His exaggerated vibrato made these songs physically fun to sing, even if you’re too drunk to rap along in the late hours. His lack of a big range only helped in this respect -- no matter how deep you are into the bottle at the end of a night, you can still chime in with “Regulate.” Years after g-funk’s heyday, when pitch-correction isn’t just everywhere but an expectation of any hook-singer, the forthrightness and charisma of Hale’s tone is a sound that just won’t be repeated.

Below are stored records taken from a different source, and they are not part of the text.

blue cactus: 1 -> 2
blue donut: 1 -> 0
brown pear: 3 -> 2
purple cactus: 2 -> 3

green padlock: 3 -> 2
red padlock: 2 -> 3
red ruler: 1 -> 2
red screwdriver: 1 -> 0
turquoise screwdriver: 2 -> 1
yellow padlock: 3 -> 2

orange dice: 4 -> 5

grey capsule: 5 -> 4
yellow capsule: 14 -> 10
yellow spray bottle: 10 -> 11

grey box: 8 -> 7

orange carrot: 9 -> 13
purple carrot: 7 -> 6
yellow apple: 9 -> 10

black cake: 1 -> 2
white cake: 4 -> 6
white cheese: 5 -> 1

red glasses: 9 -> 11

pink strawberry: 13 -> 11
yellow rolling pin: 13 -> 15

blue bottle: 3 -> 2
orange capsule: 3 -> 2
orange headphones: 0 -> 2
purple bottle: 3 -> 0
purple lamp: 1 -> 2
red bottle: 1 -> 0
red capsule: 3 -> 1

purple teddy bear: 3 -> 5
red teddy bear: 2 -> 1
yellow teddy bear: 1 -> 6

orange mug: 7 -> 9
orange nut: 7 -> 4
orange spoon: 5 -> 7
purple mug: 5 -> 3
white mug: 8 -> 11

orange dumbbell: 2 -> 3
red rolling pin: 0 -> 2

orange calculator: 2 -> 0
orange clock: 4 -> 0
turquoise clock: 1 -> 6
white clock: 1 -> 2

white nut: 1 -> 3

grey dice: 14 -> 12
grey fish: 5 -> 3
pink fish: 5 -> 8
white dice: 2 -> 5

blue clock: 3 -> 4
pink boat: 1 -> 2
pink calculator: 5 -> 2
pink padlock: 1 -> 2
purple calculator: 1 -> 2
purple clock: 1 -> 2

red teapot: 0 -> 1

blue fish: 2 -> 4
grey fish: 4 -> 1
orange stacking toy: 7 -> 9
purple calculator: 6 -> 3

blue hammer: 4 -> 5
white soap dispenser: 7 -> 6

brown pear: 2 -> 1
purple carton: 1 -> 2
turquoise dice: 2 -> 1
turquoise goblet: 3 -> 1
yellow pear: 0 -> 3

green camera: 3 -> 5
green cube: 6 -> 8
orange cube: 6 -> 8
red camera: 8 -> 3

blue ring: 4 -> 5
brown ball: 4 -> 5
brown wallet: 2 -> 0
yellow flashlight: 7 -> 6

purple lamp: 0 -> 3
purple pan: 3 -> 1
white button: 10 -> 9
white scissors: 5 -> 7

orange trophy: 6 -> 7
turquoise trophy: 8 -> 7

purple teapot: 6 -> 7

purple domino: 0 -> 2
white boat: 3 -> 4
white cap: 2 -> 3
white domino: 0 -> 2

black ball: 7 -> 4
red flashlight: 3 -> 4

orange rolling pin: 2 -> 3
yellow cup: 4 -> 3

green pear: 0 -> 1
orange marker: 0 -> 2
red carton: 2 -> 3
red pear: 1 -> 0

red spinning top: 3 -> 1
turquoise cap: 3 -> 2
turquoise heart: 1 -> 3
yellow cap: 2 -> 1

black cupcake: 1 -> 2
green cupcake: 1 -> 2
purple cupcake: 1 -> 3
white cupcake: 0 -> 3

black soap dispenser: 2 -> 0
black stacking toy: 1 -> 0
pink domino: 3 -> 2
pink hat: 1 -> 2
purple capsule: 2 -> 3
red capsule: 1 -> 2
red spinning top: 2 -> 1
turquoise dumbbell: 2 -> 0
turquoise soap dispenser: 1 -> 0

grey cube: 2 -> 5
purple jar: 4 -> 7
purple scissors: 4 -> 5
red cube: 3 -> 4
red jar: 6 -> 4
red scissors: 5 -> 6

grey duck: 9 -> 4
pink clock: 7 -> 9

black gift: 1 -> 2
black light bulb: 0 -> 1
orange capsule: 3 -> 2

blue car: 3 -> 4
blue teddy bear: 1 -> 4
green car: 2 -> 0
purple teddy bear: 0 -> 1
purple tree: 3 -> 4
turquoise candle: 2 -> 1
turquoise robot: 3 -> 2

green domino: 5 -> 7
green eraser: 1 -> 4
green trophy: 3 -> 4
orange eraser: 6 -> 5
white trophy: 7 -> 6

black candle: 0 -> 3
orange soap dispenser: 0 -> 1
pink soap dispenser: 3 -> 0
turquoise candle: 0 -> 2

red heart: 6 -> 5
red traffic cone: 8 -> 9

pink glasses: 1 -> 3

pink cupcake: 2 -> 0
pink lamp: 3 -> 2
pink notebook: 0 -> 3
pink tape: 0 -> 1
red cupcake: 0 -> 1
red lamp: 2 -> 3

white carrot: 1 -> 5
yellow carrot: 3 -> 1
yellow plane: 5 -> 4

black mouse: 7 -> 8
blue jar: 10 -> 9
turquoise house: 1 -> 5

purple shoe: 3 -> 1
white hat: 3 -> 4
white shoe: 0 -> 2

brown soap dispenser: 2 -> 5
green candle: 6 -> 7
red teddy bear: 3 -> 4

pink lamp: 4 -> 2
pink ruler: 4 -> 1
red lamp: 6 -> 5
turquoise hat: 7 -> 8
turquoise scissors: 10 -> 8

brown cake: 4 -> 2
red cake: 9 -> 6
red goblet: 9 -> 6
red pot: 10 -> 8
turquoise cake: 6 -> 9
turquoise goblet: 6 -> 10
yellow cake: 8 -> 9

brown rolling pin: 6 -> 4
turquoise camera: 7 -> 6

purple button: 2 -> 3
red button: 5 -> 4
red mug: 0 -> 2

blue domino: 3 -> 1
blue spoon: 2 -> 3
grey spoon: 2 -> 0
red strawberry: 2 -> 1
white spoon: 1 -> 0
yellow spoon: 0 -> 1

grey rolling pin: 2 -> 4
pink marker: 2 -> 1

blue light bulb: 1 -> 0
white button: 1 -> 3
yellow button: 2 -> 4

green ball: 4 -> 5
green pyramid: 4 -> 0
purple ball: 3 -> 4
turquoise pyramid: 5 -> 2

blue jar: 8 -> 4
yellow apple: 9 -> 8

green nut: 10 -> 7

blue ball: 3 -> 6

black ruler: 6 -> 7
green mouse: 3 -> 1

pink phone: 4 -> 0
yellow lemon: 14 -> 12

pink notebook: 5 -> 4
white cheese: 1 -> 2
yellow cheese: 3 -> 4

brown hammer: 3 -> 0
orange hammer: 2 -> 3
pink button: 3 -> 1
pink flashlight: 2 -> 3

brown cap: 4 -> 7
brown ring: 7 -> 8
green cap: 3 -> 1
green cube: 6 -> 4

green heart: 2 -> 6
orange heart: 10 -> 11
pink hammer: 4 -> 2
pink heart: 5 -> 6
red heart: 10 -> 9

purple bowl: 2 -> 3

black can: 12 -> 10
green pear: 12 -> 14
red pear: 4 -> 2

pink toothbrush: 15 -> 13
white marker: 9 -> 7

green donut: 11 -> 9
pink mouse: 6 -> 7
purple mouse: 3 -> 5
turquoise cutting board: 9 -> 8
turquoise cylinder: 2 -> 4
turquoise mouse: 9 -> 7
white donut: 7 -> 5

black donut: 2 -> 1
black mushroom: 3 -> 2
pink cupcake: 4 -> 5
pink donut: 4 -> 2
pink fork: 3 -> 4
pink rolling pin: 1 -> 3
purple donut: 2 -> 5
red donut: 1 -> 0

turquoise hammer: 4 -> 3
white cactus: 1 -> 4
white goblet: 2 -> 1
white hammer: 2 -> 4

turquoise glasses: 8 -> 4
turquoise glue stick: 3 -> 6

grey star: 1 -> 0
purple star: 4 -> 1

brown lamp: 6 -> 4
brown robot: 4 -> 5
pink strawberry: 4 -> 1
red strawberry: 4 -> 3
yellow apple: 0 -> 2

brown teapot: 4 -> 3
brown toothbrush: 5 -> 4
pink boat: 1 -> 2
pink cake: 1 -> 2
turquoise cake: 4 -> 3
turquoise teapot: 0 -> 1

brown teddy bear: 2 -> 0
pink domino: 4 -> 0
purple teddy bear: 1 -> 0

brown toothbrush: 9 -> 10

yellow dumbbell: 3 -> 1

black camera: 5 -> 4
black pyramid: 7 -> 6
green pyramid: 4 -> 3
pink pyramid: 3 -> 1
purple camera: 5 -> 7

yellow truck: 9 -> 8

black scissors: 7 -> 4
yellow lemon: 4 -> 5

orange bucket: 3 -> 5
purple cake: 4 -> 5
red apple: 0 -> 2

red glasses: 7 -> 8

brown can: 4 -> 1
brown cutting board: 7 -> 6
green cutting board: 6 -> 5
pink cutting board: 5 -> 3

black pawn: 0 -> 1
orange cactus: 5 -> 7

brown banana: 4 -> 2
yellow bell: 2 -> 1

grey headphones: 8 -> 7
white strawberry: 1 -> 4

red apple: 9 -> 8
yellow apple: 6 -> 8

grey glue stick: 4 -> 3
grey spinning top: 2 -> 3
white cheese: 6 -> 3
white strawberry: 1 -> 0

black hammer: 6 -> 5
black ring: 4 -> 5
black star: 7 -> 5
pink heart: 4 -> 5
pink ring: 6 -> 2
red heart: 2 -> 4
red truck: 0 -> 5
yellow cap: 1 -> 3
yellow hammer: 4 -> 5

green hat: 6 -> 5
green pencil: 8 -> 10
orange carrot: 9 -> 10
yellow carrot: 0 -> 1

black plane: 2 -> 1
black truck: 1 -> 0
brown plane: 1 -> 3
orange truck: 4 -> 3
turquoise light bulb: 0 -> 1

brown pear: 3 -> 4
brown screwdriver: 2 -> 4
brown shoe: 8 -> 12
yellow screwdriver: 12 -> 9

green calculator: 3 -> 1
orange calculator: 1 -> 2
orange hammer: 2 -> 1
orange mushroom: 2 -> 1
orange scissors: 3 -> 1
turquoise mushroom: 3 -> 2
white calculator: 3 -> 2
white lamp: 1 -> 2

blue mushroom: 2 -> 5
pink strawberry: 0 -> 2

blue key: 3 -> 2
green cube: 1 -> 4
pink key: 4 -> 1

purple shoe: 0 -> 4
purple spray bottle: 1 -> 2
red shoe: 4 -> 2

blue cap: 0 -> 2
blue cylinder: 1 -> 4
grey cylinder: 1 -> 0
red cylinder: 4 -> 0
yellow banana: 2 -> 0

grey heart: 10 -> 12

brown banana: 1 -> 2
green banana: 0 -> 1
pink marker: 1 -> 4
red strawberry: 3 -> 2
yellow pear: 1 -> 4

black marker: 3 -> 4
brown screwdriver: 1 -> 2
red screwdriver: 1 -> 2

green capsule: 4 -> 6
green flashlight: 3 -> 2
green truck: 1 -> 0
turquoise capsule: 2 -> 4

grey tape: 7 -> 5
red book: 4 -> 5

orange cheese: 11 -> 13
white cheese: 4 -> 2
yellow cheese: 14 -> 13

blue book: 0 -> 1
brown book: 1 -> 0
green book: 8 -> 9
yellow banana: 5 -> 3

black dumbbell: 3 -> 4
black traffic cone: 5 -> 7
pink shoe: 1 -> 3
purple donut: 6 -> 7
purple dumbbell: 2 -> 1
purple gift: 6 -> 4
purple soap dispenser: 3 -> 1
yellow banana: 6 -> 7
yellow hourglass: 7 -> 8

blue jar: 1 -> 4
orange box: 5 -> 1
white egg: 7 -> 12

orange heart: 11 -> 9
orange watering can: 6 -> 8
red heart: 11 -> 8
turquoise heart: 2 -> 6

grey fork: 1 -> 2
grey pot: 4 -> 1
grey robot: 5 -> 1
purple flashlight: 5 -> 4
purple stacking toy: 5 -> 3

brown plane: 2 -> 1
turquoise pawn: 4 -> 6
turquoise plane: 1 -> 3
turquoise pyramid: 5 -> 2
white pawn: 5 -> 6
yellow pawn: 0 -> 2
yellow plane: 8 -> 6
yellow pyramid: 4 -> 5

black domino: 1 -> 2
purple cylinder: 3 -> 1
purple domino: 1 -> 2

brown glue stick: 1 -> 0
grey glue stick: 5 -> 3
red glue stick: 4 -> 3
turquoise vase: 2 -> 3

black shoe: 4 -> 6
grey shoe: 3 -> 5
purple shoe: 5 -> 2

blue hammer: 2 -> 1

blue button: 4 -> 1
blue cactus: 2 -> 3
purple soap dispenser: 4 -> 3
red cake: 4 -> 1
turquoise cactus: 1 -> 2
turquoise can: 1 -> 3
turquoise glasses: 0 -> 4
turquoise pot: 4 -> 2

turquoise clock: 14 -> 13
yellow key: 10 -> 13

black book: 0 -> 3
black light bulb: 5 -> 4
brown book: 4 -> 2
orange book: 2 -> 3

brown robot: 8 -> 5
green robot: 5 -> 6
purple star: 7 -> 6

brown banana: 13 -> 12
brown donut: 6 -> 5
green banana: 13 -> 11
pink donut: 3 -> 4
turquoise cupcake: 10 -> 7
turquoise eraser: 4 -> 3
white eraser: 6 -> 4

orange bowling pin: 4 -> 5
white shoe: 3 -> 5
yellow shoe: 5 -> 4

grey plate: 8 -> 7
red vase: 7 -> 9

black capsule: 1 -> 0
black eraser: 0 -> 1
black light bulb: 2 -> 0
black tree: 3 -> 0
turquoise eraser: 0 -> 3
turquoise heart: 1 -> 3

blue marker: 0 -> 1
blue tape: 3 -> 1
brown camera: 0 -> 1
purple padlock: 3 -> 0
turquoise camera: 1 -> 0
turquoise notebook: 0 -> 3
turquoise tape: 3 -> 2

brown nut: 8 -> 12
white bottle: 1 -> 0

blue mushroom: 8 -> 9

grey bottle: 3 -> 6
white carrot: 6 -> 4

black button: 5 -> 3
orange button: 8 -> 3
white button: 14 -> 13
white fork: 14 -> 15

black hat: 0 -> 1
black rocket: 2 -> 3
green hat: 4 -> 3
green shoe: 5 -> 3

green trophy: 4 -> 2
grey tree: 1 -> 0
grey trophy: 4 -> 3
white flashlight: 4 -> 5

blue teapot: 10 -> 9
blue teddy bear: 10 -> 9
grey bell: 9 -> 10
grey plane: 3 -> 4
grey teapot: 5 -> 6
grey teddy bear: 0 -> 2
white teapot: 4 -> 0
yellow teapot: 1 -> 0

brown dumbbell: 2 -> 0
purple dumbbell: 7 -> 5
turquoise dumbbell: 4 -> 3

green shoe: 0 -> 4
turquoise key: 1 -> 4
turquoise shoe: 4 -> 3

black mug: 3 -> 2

That brings up the second of his great contributions to rap -- the idea that an original hook man is as essential to any production as an MC or the guy on the boards. Rap was never chorus-averse in its history, but the choruses often came from sampled material or more of a incantatory party chant. Nate Dogg wouldn’t have stood a chance in the Motown or Stax stables, but his delivery provided a perfect translator between the smoothness of R&B and the rowdy, violent vibes of his Death Row peers. Anything messier wouldn’t have stuck as a hit; anything sweeter wouldn’t have been trusted.
And now that role is the default in Top 40 rap today. Anytime you hear a Bruno Mars or a Jeremih or a Trey Songz hitting a chorus on another MC’s hook, thank Nate Dogg. R. Kelly calls himself “the R&B thug,” but Nate Dogg was a thug’s R&B guy.